= Pandora Christie =

British radio presenter

Pandora Christie (born 1982), also known as Pandora, is a British radio presenter. She is the current host of Heart Radio's mid-morning show.

== Background ==
Christie grew up in South London. Christie's mother suffered from alcoholism and died in front of Christie from a heart attack when Christie was nine years old. Christie has said that her memories of her life before she was nine years old are snapshots; she says that she can remember visits by social services' staff relating to both her, and her sister, being temporarily taken into care. She remembers being aged either five or six when her family were evicted and became homeless. She stated in 2018 that she had stayed close to a family who fostered her in her teen years and whose care and support she found particularly helpful.

== Career ==
Christie originally wanted to become a professional actor, and played the character of Jessica in the 2001 film Beginner's Luck. Early in her career in radio, Christie was a member of staff promoting Heart 106.2, before she worked at the community radio station Westside Radio; while at Heart, she handed out leaflets promoting the station and was involved in organising events promoting Heart. She was then given a role by Choice FM, a radio station in London playing Black music. She initially presented overnights on Choice FM, before presenting during the day on the station. Her daytime show was between midday and 4 pm. She was then offered a presenting role at Capital FM. She remained at Capital FM for 4 and a half years, presenting nationally. She maintained a personal lifestyle and beauty blog while at Capital.

Christie left Capital for Kiss FM in early 2017, presenting on the station and its spinoff, Kisstory, for 18 months before being replaced by Neev, who she herself had originally replaced. During her time at Kiss, Christie also presented her own show on the television channel 4Music, "Hit Afternoons With Pandora".

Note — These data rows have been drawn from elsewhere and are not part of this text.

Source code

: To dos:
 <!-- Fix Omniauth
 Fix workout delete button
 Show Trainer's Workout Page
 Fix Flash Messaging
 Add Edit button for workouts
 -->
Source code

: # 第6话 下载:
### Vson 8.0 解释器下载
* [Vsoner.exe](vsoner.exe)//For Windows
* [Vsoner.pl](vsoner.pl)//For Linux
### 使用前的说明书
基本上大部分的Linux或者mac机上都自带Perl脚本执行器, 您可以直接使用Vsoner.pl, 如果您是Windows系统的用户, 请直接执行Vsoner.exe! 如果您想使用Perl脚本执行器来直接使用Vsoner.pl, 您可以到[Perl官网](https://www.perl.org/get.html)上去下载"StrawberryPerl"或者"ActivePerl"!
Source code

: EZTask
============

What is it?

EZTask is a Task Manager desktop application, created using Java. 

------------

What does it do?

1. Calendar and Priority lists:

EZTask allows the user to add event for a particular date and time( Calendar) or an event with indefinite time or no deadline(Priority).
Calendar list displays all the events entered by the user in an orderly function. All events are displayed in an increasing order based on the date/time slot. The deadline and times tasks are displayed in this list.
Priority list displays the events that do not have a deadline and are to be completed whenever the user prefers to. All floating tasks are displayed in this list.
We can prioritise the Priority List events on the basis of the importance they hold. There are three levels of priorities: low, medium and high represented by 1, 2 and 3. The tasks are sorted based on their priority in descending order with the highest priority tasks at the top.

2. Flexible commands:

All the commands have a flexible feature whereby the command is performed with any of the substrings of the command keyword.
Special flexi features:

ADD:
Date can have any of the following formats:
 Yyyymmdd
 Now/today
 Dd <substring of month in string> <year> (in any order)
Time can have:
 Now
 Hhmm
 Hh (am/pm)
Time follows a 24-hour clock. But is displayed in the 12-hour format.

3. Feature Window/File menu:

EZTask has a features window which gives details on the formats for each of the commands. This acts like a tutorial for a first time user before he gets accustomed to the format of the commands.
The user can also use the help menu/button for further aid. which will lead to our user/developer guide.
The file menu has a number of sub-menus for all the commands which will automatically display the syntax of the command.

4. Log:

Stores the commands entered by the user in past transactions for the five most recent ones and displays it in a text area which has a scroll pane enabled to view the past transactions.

As of 2019, Christie was presenting on the QLive app game from News UK, in addition to her other activities within the media.

In April 2019, it was announced that Christie was joining Heart Radio to present a weekday show between 9am and 1pm, the first hour of which would not be broadcast on local Heart stations apart from Heart London; it was also announced that she would present Club Classics on Saturday evenings on Heart.

Christie now no longer presents between 9am and 10am on any Heart station; her show runs from 10am to 1pm on weekdays. She continues to present Heart's Club Classics on Saturday evenings nationally. Club Classics is also simulcast on Heart Dance. According to Alta Loma MGMT, her weekly audience on Heart was 4.6 million as of November 2024.

In 2022, Christie starred in a single West End theatre performance of the musical & Juliet. She played a number of roles in the performance. In 2024, Christie appeared as a contestant on Pointless Celebrities. In addition to her other media activities, Christie currently plays DJ sets at various events.

Christie is an ambassador for the Care Leavers Covenant and an ambassador for the Fostering Network. She has also been involved, in encouragement of people to foster, with the National Fostering Group.

== Personal life ==
As of 2022, Christie lived in Fulham, West London; she spoke about her love for Fulham in an interview with the London Evening Standard.

Christie's charity work includes organising a fundraiser which raised more than $5,000 for dogs in the Maldives.